The first question that might come to mind is, "How do we know which commands are needed?" It is possible to just start with cat and ls then install other commands as we discover a need for them. But this is terribly inefficient. We need a plan or a blueprint to work from. For this we can turn to the Filesystem Hierarchy Standard (FHS) available from http://www.pathname.com/fhs/. The FHS dictates which commands should be present on a Linux system and where they should be placed in the directory structure.
The next logical question is, "Now that we know what we need, where do we get the source code?" One way to find the answer to this question is to check the manpages. We can either search the manpages included with one of the popular GNU/Linux distributions or use one of the manpage search engines listed at http://www.tldp.org/docs.html#man. One thing that should tip us off as to where to find the source code for a particular command is the email address listed for reporting bugs. For example the cat manpage lists bug-textutils@gnu.org. From this email address we can deduce that cat is part of the textutils package from GNU.
So let's look at the FHS requirements for the /bin directory. The first few commands in the list are cat, chgrp, chmod, chown and cp. We already know that cat is part of GNU's textutils. Using the next few commands as keywords in a manpage search we discover that we need GNU's fileutils package for chmod, chgrp, chown and cp. In fact quite a few of the commands in /bin come from GNU's fileutils. The date command also comes from a GNU package called sh-utils. So a good way to tackle the problem of finding source code might be to group the commands together by package as shown below.
The BASH shell -- echo, false, pwd, sh, true
GNU textutils -- cat
GNU fileutils -- chgrp, chmod, chown, cp, dd, df, ln, ls, mkdir, mknod, mv, rm, rmdir, sync
GNU sh-utils -- date, hostname, stty, su, uname
These four packages do not contain all of the commands in the /bin directory, but they do represent of over 70% of them.
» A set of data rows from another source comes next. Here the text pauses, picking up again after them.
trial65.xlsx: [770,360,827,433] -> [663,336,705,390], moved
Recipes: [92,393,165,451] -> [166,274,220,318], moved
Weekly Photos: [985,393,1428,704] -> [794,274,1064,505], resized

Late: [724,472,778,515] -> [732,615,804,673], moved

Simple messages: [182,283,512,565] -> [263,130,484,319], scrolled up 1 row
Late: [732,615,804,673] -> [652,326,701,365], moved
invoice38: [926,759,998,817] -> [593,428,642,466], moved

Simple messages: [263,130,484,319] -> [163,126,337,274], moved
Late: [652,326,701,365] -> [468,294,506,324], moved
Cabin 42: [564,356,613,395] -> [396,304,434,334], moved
That should be enough to accomplish our goal of adding some of the commonly used external commands. We can worry about the other commands in later phases of the project.
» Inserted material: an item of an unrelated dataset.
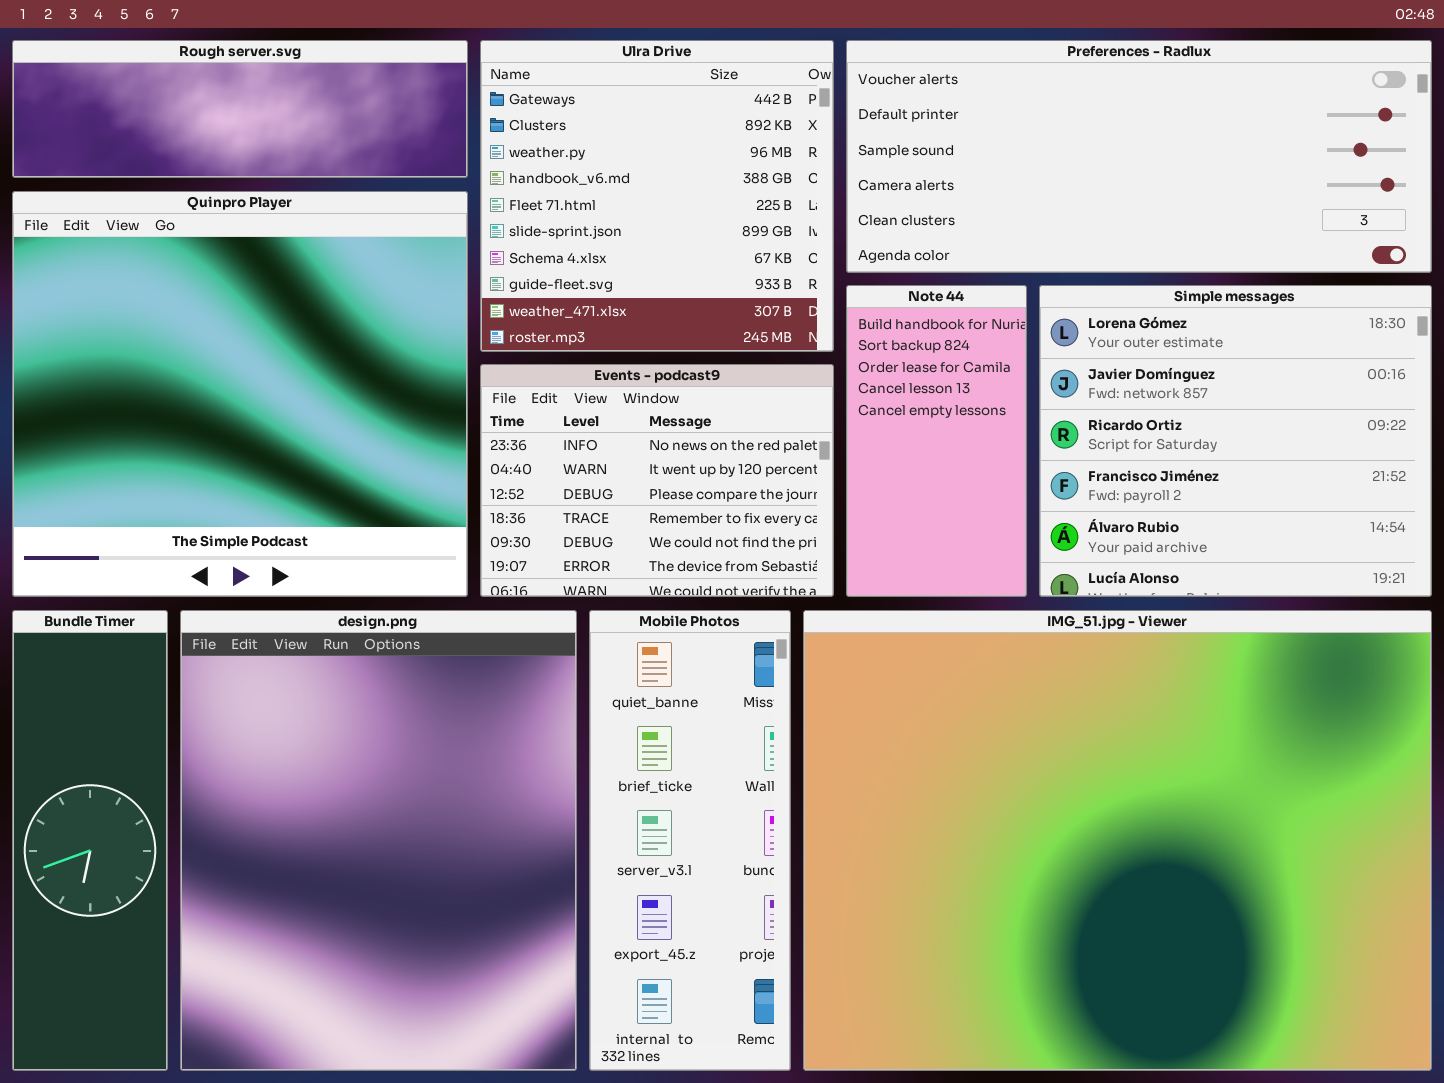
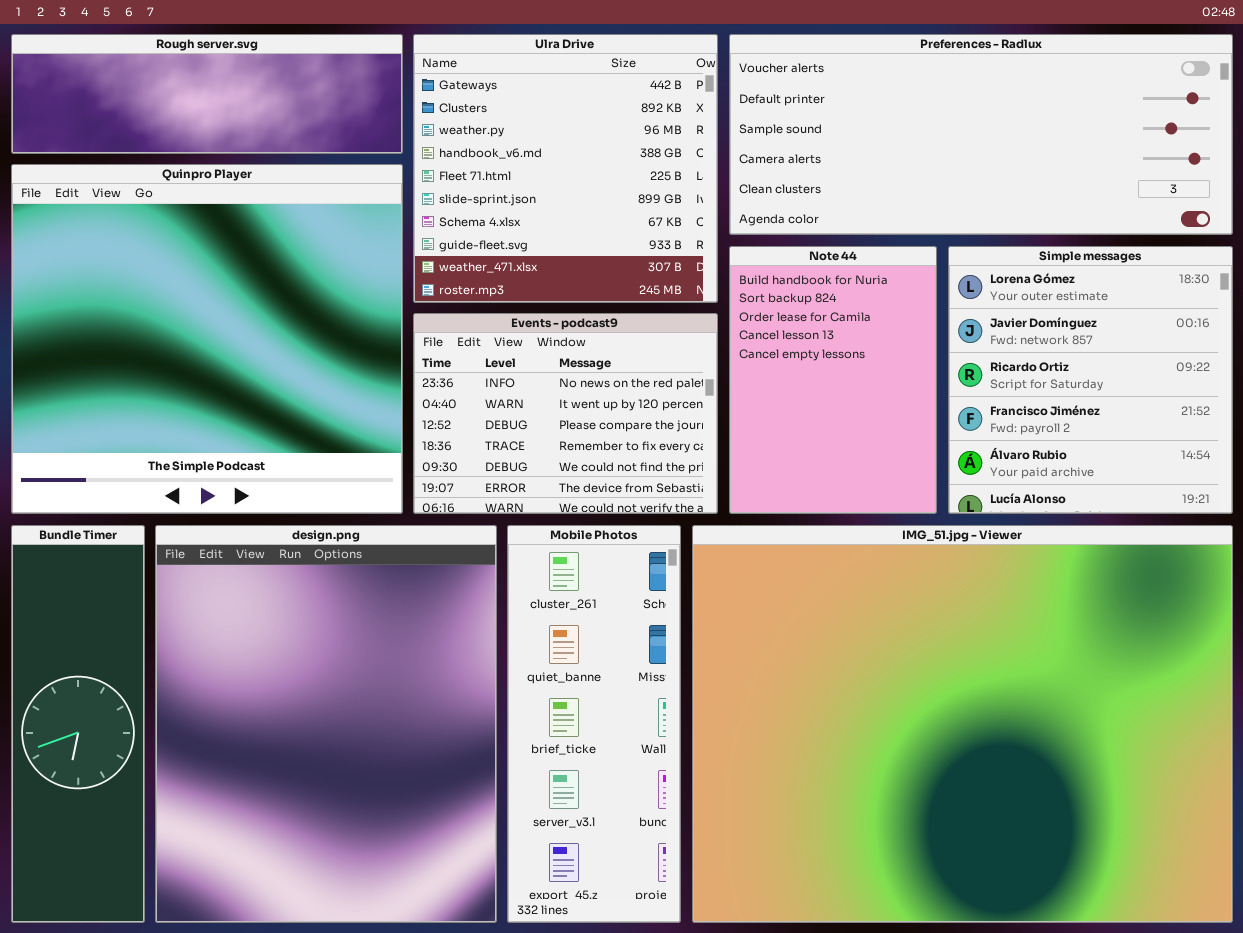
Note 44: [846,285,1027,597] -> [729,246,937,514], resized
Simple messages: [1039,285,1432,597] -> [948,246,1233,514], resized
Mobile Photos: [589,610,791,1071] -> [507,525,681,923], scrolled up 1 row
To fetch the source code we simply need to connect to GNU's FTP site and navigate to the appropriate package directory.
When we get to the directory for textutils there are several versions available. There is also a note informing us that the package has been renamed to coreutils. The same message about coreutils appears in the fileutils and sh-utils directories as well. So instead of downloading three separate packages we can get everything in one convenient bundle in the coreutils directory.